The family of Mountain, which is a very old Norman family, and
therefore of French extraction, originally wrote their
Name "de
Montaigne," from the name of their estates at Perigord, near Bordeaux,
and as stated in the life of one of its members, the well-known
Michael Seigneur de Montaigne, the essayist and philosopher, "This
race was noble, but noble without any great lustre till his time,
which fortune showed him signal favours, and, together with honorary
and titular distinctions, procured for him the collar of the Order of
St. Michael, which at that time was the utmost mark of honour of the
French noblesse, and very rare. He was twice elected mayor of
Bordeaux, his father, a man of great honour and equity, having
formerly also had the same dignity."
Michael left only a daughter - Leonor or Leonora, who by marrying a
distant cousin of the same name, preserved the estates in the family,
as they had been for more than a century before they were inherited by
her father. These remained in possession of the senior branch until
the revocation of the Edict of Nantes, when, having espoused the
Protestant cause, they were forced to sacrifice them and quit the
country in 1685, with what ready money they could hastily get
together. With this they purchased an estate in Norwich, England; from
which in after generations several of the family went out to Canada,
and among them the late Bishop of Quebec.
To him, likewise I have heard attributed the irreverent piece of wit
alluded to by the Witness; but with equal injustice, as his son, the
late Bishop of Quebec assured me. [241]
It is one of those sayings evidently made up for people whose names or
position suit for hanging them on.
George Mountain, D.D., Archbishop of York, was a contemporary of
Michael de Montaigne, and a scion of the same family, though through a
younger branch, which appears to have crossed over from France about
the time of the massacre of St. Bartholomew in the reign of Queen
Elizabeth, and for the same reason that the elder branch did
afterwards, namely, because of their religious tenets.

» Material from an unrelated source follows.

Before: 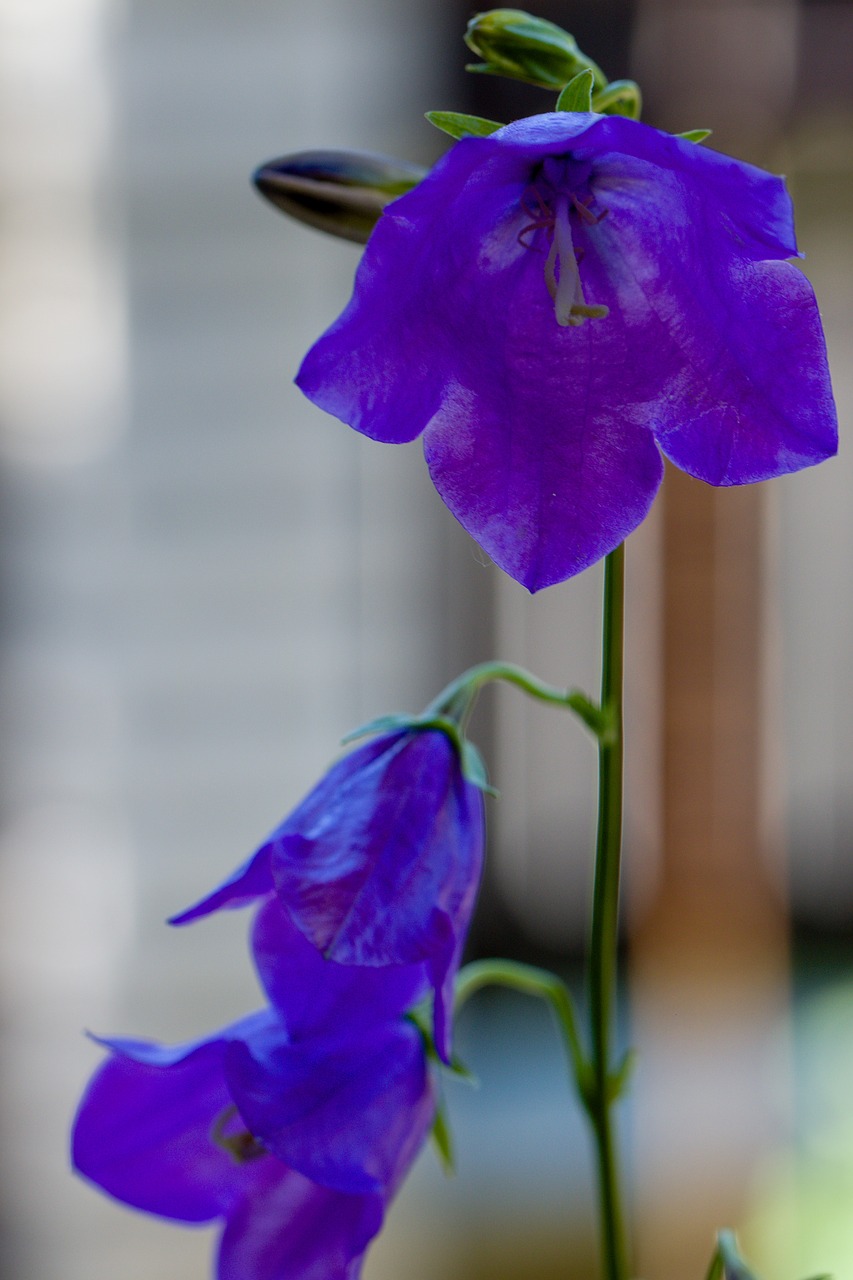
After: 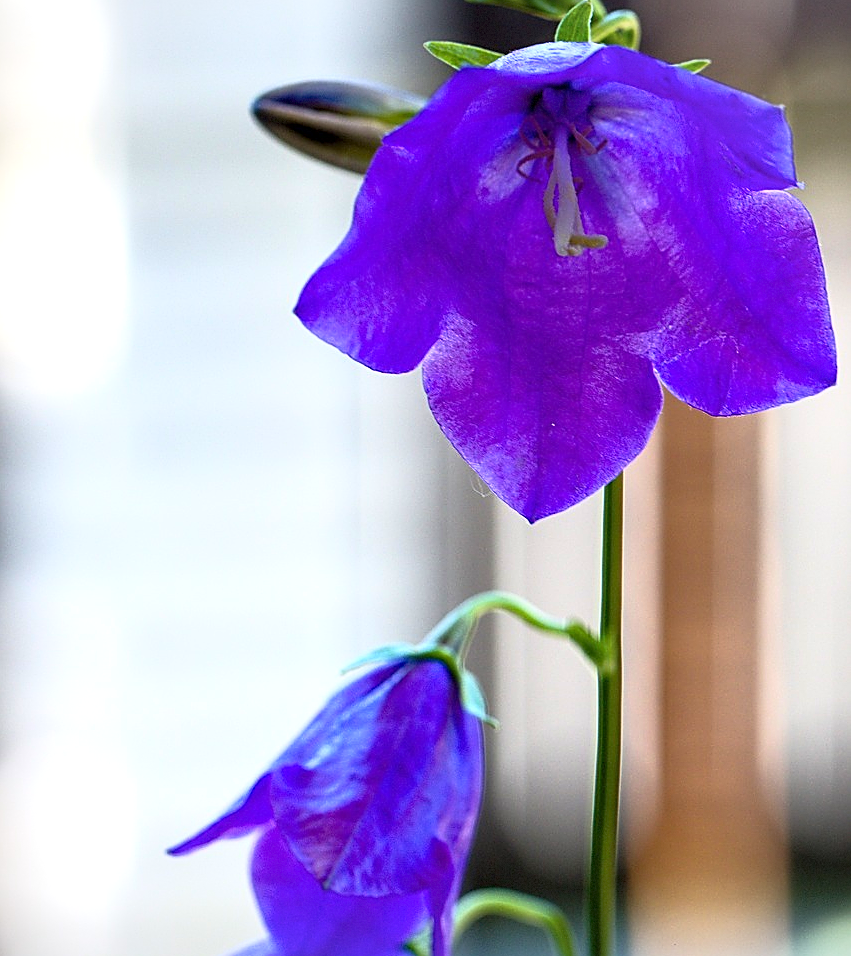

It is not by any means improbable that by this separation from the
rest of his family, who were still adherents of the Roman Catholic
faith, and the consequent abandonment of worldly prospects for the
sake of religious principles, the Archbishop's progenitors may have
been reduced in circumstances, but only comparatively with what he had
lost before, for history shows that the Archbishop himself was, born
at Callwood Castle, educated at Queen's College, Cambridge, chosen a
Fellow in 1591, and Junior Proctor of that University in 1600, Dean of
Westminster in 1610, Bishop of Lincoln in 1617, Bishop of London in
1621, Bishop of Durham in 1627, and Archbishop of York in 1628.
JACOB J. C. MOUNTAIN,
Formerly of Coteau de Lac, Canada, now Vicar of Bulford, England.
BULFORD VICARAGE, Amesbury, Salisbury, May 30, 1877.